Берия вышел и, осторожно прикрыв за собой дверь, с облегчением выдохнул. Непростой был разговор – не любит Хозяин того, чего сам не может понять, ох не любит. Но теперь можно расслабиться. Тем более что завтра – точнее, уже сегодня – действительно будет трудный день…
Едва слышно щелкнул замок на входной двери. Что ж, все, как я и предполагал – половина четвертого утра, «собачья вахта», – самое время для подобных посещений. Несчастная жертва (то бишь я) сладко спит и видит последний предутренний сон, даже не догадываясь о своей незавидной дальнейшей судьбе. А значит, работа не будет сложной.

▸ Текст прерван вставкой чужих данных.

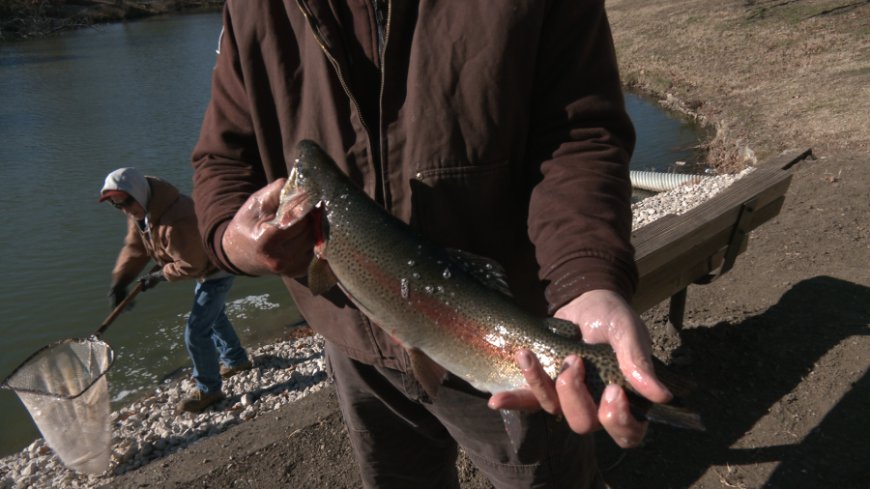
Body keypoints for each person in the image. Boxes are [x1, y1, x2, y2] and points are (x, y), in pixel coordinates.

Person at [191, 1, 671, 487]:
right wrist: (234, 243)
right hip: (356, 345)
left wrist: (584, 280)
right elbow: (223, 162)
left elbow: (580, 136)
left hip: (507, 332)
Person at [100, 167, 252, 413]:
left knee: (195, 331)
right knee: (214, 316)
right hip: (204, 268)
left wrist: (160, 275)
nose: (125, 210)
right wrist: (121, 280)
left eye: (126, 202)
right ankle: (236, 360)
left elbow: (193, 265)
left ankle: (209, 389)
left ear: (137, 194)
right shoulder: (141, 212)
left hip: (217, 268)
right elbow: (136, 248)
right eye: (117, 206)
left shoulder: (177, 219)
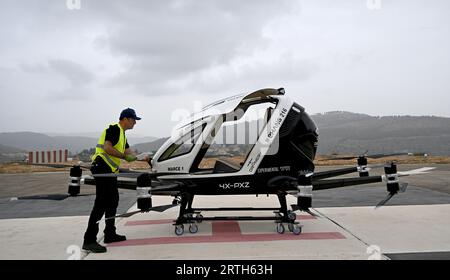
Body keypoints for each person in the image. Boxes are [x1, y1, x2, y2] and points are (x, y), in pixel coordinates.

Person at [82, 108, 149, 253]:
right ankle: (89, 240)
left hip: (109, 171)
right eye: (134, 120)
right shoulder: (114, 129)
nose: (135, 123)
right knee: (101, 203)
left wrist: (144, 158)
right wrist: (125, 157)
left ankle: (110, 233)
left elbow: (129, 153)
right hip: (101, 168)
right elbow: (107, 148)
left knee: (113, 200)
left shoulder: (123, 135)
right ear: (125, 119)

Ага, как бы не так! Разогнались! Несчастная жертва уже третий час сидит в темноте, греет ладонью ребристую рукоять снабженного «глушаком» пистолета и размышляет о том, не ошиблась ли она в своих мрачных предчувствиях. Увы, не ошиблась…
Меня решили зачистить.
Уж не знаю, кто именно отдал приказ о ликвидации и кому поручили собственно исполнение, но спасибо хоть не стали взрывать в машине или устраивать какую-нибудь подобную пакость. Я, знаете ли, хочу быть похороненным целеньким, а не в виде обугленных фрагментов моего пока еще здорового тела. Да и перед соседями как-то неудобно: мне-то уже все равно будет, а им новые стекла в окна вставлять и объяснять детям, почему это убили такого хорошего «дяденьку с семнадцатой квартиры».

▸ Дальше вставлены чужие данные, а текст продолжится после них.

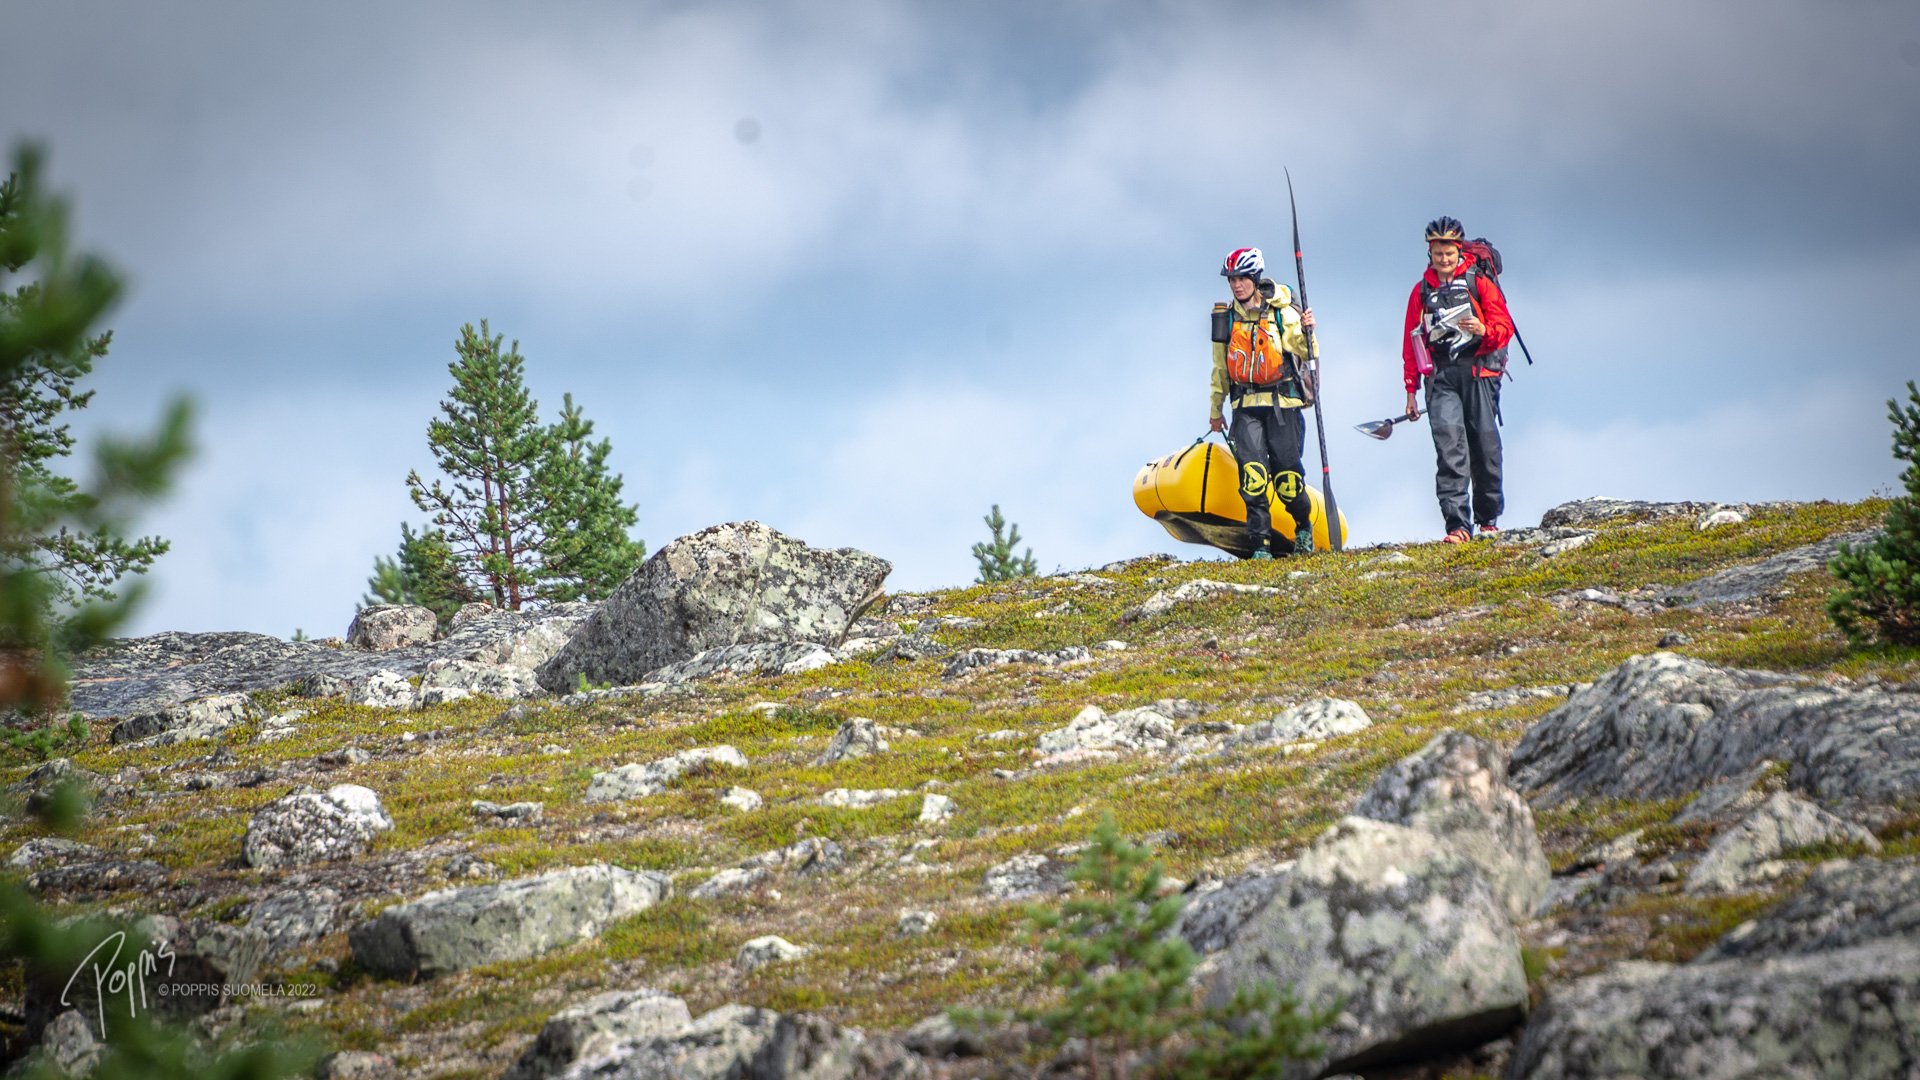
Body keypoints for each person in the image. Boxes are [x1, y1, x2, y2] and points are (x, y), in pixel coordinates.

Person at [1402, 217, 1514, 543]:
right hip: (1440, 378)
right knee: (1450, 450)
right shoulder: (1421, 291)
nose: (1444, 259)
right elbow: (1411, 343)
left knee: (1485, 447)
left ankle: (1488, 519)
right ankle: (1457, 527)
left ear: (1458, 250)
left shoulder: (1480, 283)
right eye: (1438, 253)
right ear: (1430, 253)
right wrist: (1410, 390)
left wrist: (1484, 331)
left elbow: (1504, 327)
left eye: (1449, 253)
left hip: (1479, 373)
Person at [1208, 246, 1317, 559]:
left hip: (1284, 405)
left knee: (1288, 479)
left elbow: (1309, 353)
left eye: (1242, 278)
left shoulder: (1281, 312)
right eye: (1232, 279)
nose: (1236, 285)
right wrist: (1216, 410)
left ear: (1255, 278)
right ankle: (1260, 546)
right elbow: (1220, 368)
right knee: (1253, 477)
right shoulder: (1226, 320)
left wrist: (1308, 331)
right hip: (1245, 407)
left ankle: (1303, 527)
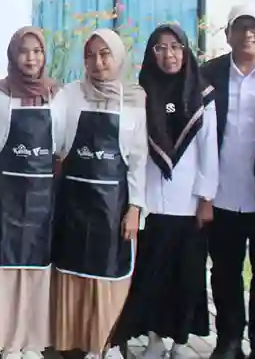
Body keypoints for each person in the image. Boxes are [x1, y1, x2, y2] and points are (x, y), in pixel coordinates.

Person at [111, 24, 217, 358]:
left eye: (175, 47)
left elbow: (208, 150)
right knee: (153, 275)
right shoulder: (141, 93)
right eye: (160, 48)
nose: (169, 55)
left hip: (189, 202)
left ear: (186, 51)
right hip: (152, 201)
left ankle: (181, 342)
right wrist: (134, 202)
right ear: (151, 53)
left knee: (185, 276)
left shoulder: (202, 93)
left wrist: (206, 199)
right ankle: (154, 339)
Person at [52, 29, 147, 359]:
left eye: (105, 54)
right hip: (74, 201)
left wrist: (135, 208)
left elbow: (139, 160)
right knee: (73, 273)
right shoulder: (69, 94)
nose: (98, 62)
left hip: (113, 205)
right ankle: (76, 342)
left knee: (109, 275)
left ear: (118, 57)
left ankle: (105, 343)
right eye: (90, 55)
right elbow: (55, 139)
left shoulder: (134, 100)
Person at [0, 26, 61, 359]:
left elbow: (62, 148)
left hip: (44, 197)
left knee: (37, 268)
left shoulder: (58, 94)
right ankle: (8, 342)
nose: (31, 58)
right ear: (13, 55)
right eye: (24, 51)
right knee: (6, 267)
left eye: (37, 51)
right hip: (7, 195)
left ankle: (33, 342)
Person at [200, 4, 255, 359]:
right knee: (225, 272)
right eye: (240, 27)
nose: (248, 34)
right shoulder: (209, 74)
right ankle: (228, 340)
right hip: (222, 195)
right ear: (228, 34)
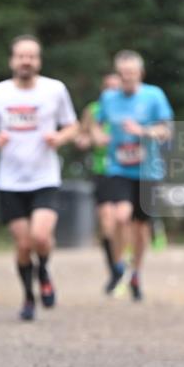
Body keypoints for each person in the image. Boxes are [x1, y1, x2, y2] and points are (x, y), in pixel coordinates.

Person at [0, 35, 78, 320]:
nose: (26, 61)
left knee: (40, 237)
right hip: (10, 181)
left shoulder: (55, 90)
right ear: (12, 60)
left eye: (31, 56)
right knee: (23, 245)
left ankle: (43, 270)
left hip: (45, 177)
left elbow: (73, 126)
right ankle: (28, 296)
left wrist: (59, 137)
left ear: (39, 61)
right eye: (21, 56)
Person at [91, 50, 173, 301]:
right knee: (119, 216)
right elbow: (95, 123)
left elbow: (166, 130)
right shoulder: (108, 98)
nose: (127, 78)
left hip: (148, 171)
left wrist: (143, 131)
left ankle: (136, 272)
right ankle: (118, 265)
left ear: (140, 74)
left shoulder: (154, 95)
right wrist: (97, 135)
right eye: (122, 74)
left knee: (141, 226)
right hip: (118, 168)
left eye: (131, 73)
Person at [75, 72, 121, 283]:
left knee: (123, 220)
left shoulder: (129, 108)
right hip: (102, 171)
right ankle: (114, 268)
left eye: (116, 87)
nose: (112, 91)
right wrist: (84, 140)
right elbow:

Впрочем, до подобного, надеюсь, все-таки не дойдет – зря я, что ли, всю ночь не сплю?!
Осторожные шаги в коридоре…
Молодцы, если б не ждал вас – ни за что бы не услышал. Профессионалы…

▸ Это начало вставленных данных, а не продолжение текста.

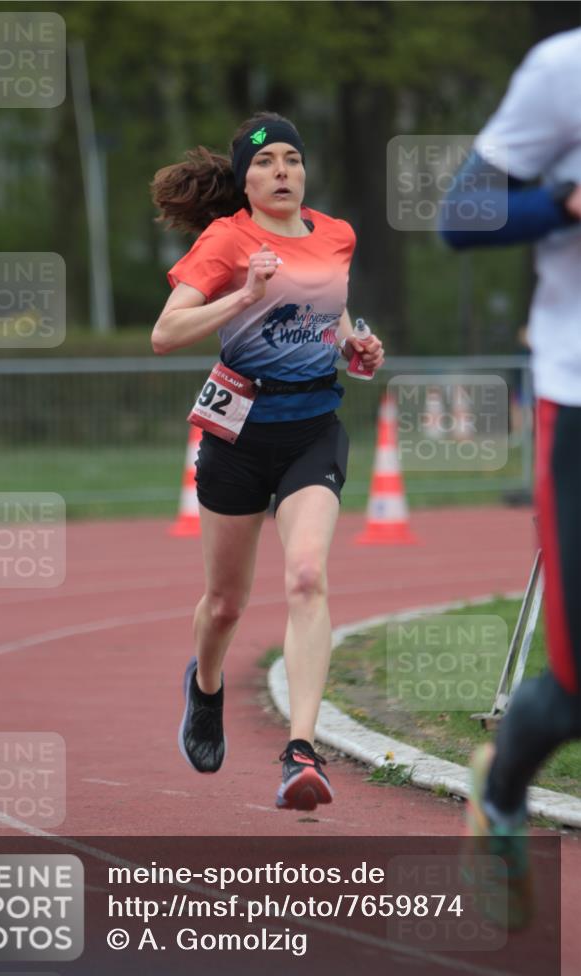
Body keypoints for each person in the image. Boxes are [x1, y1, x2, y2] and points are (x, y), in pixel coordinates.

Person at [150, 111, 384, 811]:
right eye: (265, 162)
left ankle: (300, 752)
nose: (281, 170)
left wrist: (357, 348)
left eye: (291, 158)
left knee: (307, 576)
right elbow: (164, 334)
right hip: (237, 439)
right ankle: (206, 687)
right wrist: (243, 295)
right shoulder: (226, 240)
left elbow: (332, 315)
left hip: (311, 430)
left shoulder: (335, 233)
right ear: (245, 180)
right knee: (224, 605)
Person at [439, 28, 581, 925]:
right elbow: (462, 216)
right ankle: (499, 785)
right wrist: (566, 204)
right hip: (578, 398)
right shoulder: (563, 69)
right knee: (575, 679)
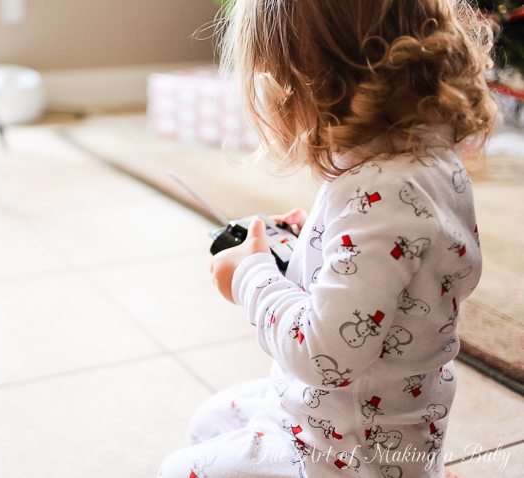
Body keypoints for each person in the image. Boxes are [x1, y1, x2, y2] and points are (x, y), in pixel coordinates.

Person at [159, 0, 497, 476]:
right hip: (357, 416)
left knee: (179, 470)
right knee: (209, 421)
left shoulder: (381, 191)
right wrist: (315, 242)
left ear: (309, 84)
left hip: (342, 453)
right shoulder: (422, 157)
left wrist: (249, 276)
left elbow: (323, 356)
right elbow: (395, 269)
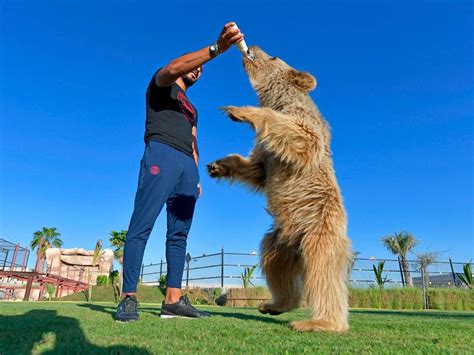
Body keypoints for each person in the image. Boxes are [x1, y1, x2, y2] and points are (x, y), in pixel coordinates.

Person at [114, 22, 244, 322]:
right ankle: (128, 297)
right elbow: (172, 68)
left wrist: (196, 175)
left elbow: (194, 140)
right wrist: (216, 49)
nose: (198, 71)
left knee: (179, 235)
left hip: (187, 165)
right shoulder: (161, 85)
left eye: (201, 71)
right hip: (161, 152)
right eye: (195, 66)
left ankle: (173, 300)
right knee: (142, 225)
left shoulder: (193, 109)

Коридор у меня коротенький, направо кухня, налево спальня, через которую можно пройти в третью комнату – бывший кабинет моего деда, посередине большая комната. Сейчас они убедятся, что в комнате меня нет (надеюсь, приборы ночного видения у них с собой – на этом строится большая часть моего совершенно гениального плана), и, естественно, двинут в сторону спальни. Кровать стоит таким образом, что из коридора виден только ее ножной конец – для прицельного выстрела придется переступить порог. Вечером я потратил аж целых полчаса, сооружая напичканную тряпьем куклу, хотя бы отдаленно напоминающую мой приговоренный к смерти организм. В качестве головы фигурировал старый чугунный казанок, так что, если мои незваные гости успеют выстрелить первыми, им предстоит сильно удивиться звуку, что издаст моя пробиваемая пулей «голова»! А это именно то, что мне нужно: я вовсе не собираюсь устраивать в своей квартире голливудскую дуэль а-ля Джон Вэйн – неожиданный и подлый выстрел во вражью голову вполне меня удовлетворит. Затем, учитывая фактор неожиданности, у меня останется еще секунды полторы на то, чтобы разобраться со вторым «чистильщиком». Ну, не поперлись же они меня втроем убивать, и третий номер, как и положено по инструкции, надеюсь, ждет в машине.
Так вот, для второго гостя у меня тоже приготовлен маленький сюрприз. Но об этом чуть позже.
Бесшумно поднявшись из кресла, я встал слева от двери на расстоянии вытянутой руки от косяка и направил цилиндр глушителя туда, где, по моим представлениям, должна была появиться вражеская голова. Выжал слабину на спусковом крючке и замер, почти не дыша.
Вовремя. Ночной гость, держа перед собой пистолет, неслышно вошел в комнату. Деформированный прибором ночного видения контур его головы оказался точно напротив дульного среза. Киллер еще только начал разворачиваться, направляя ствол на лежащего в кровати, когда я выдавил спуск до конца: ПУК-КЛАНЦ! И, прежде чем отброшенное ударом пули тело успело завалиться на бок, еще раз: ПУК-КЛАНЦ!